- SUPPLIED MATERIAL:
□ □ □ □

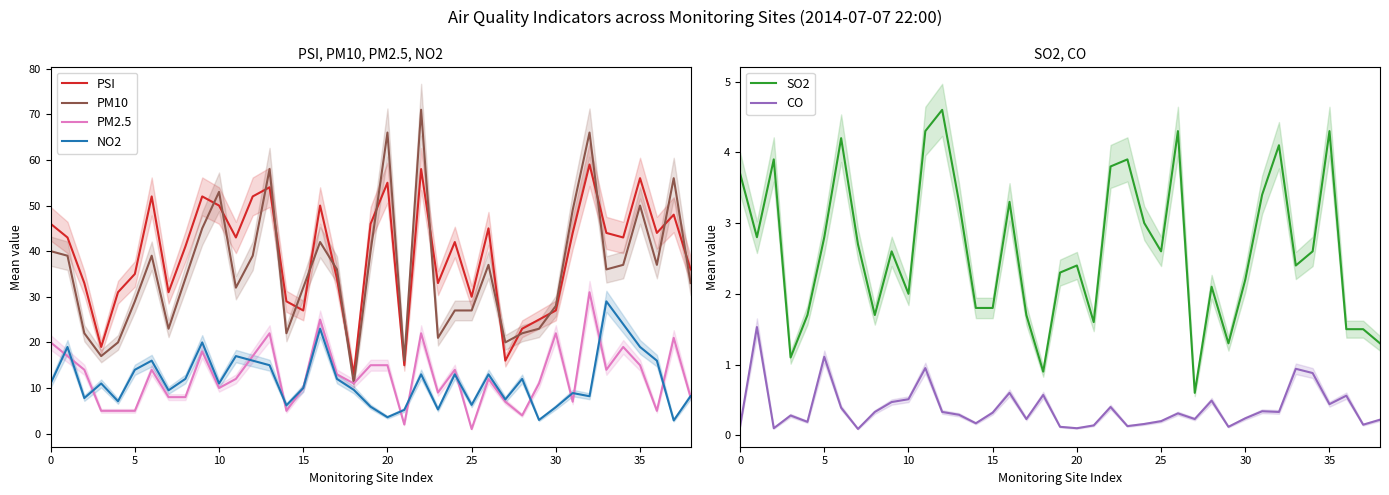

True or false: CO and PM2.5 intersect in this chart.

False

□ □ □ □

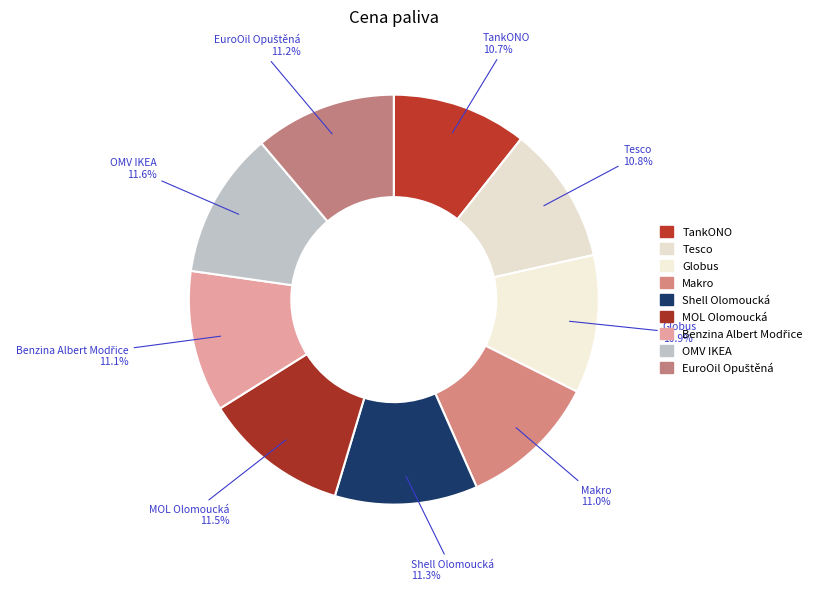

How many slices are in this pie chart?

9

□ □ □ □

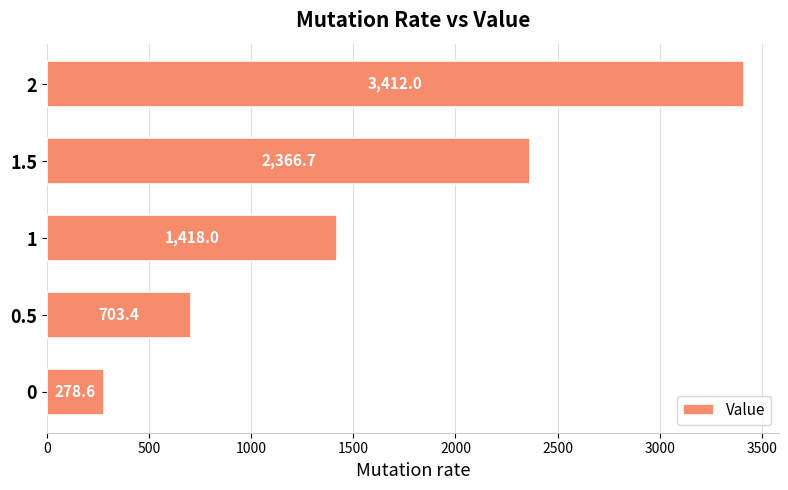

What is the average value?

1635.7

□ □ □ □

- PROBLEM DETAILS:
Extract every line in the records above that contains the string "chart", matching case exactly.

- YOUR RESPONSE:
True or false: CO and PM2.5 intersect in this chart.
How many slices are in this pie chart?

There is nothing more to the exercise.